The name Matava is derived from a famous battle that took place on this land back in the 17th century.
Warriors from the then powerful Rewa district on Viti Levu came down to make war with Kadavu village – our neighboring and historically most powerful village on the island.
On hearing this the Ratu “chief” sent his messenger “matanivanua” to challenge the Rewa warriors to war. Three times the matanivanua returned to the village with no reply. It was not until the fourth “va” challenge that a bloody battle ensued on the beachfront.
The Kadavu warriors proved too powerful and won the battle naming the site of the battle Matava after the messenger who was sent four times before the battle took place.
In a world that’s constantly being developed, exploited and urbanized, fortunately Kadavu has been left behind: the land and its people remain pure and relatively unaffected by the changes occurring around them.
It’s a place where preservation of the Fijian culture is vitally important – and at Matava Resort you’ll have a unique insight into traditional practices and rituals that still play a part in everyday life.
The traditional drink of Fiji, yaqona or better known as kava, is a central part of most Fijian ceremonies. The root of a species of pepper plant is dried and pounded into a powder before being mixed with water in a traditional bowl called a tanoa. The resulting drink acts as a mild relaxant and has a slight numbing effect on the tongue.
It should be noted that the mix looks rather unappetising. At some point in your stay, you’ll undoubtedly be offered a bilo (or cup) either at the resort or during a village visit. We suggest you should try at least one!
Engage in an ancient ritual and gather around a bowl of ‘yaqona’ (kava-the customary Fijian drink). This ceremony dates back thousands of years yet is still an integral part of Fijian life today.
Sample a delicious ‘lovo’ feast, an authentic Fijian meal steamed in an oven pit over hot stones.
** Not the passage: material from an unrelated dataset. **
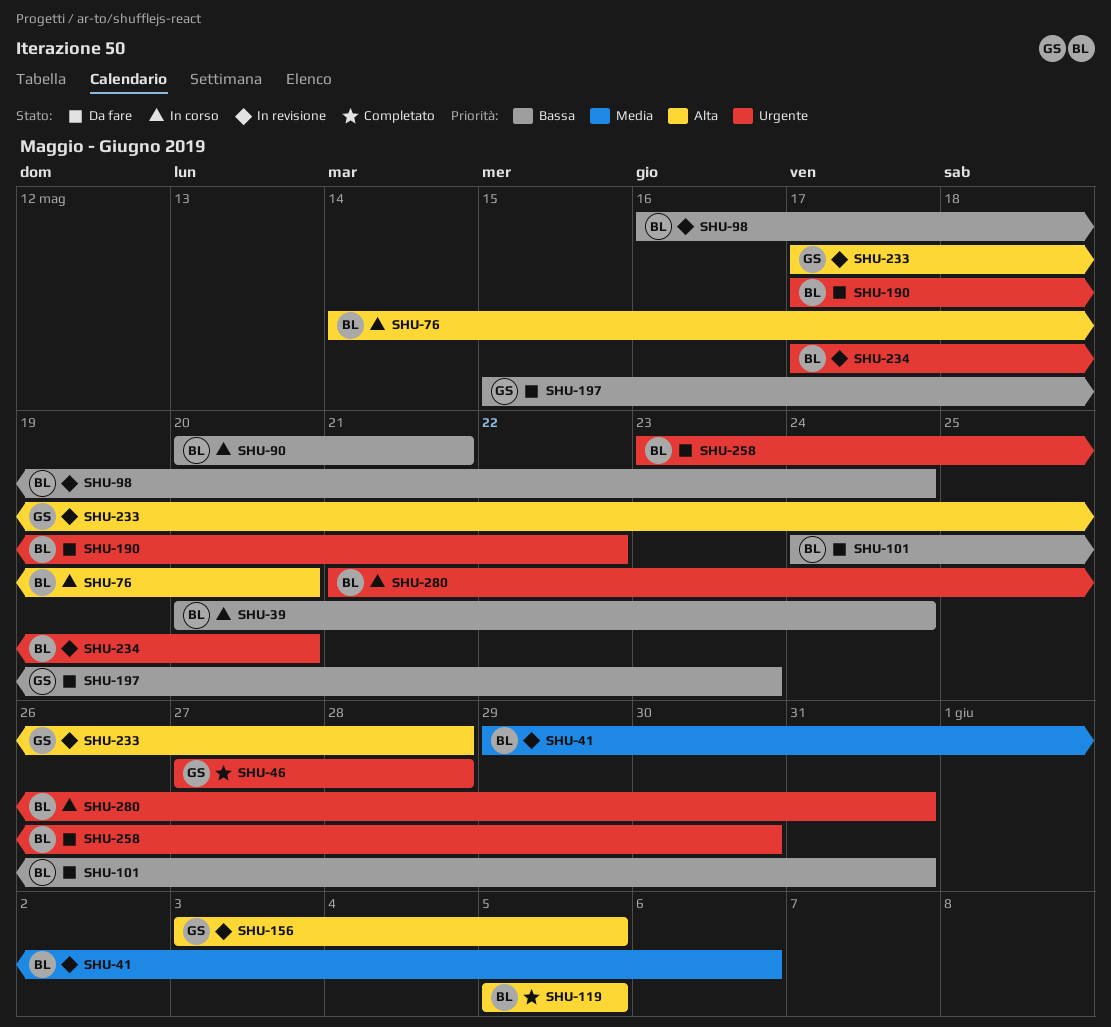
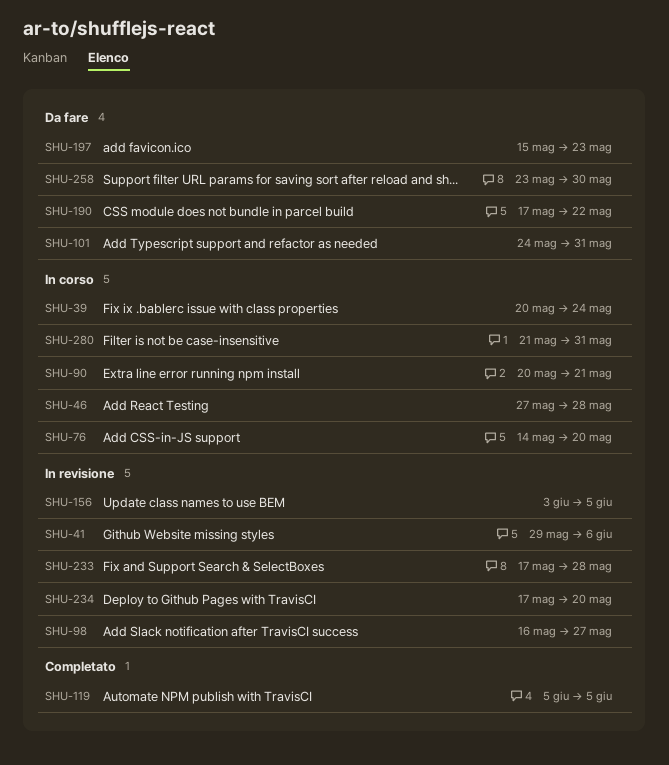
SHU-46, status: Completato -> In corso
SHU-98, due: May 24 -> May 27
Join a local medicine man on a plantation walk and learn the therapeutic uses and healing properties of locally grown plants.
The local village performs a meke for guests of the resort upon request. A meke is a ceremony of traditional songs, music and dance often unique to a particular village. The performers may be school children or the village women’s group. Usually most of the village attends, offering encouragement to their friends, joining in the fun and providing for a real cultural exchange.
This is a village initiative supported by Matava Resort to keep local versions of the mekes alive and at the same time raise money for the community development projects in the village.
Community Marine Reserves
Working in conjunction with our neighboring village of Kadavu Koro, we have established a marine reserve from the boundary of the Matava foreshore extending out to encompass the opposite Waya island.
This area is protected from any sort of fishing, shell collecting and reef walking. There is a sandy path out through the sea grass that ends in a small clearing in the fringing coral where the boats enter and exit. This provides easy access to snorkeling areas and we ask that you stick to the path. The sea grass is a nursery for all sorts of marine life which you are welcome to snorkel over at sufficient tide.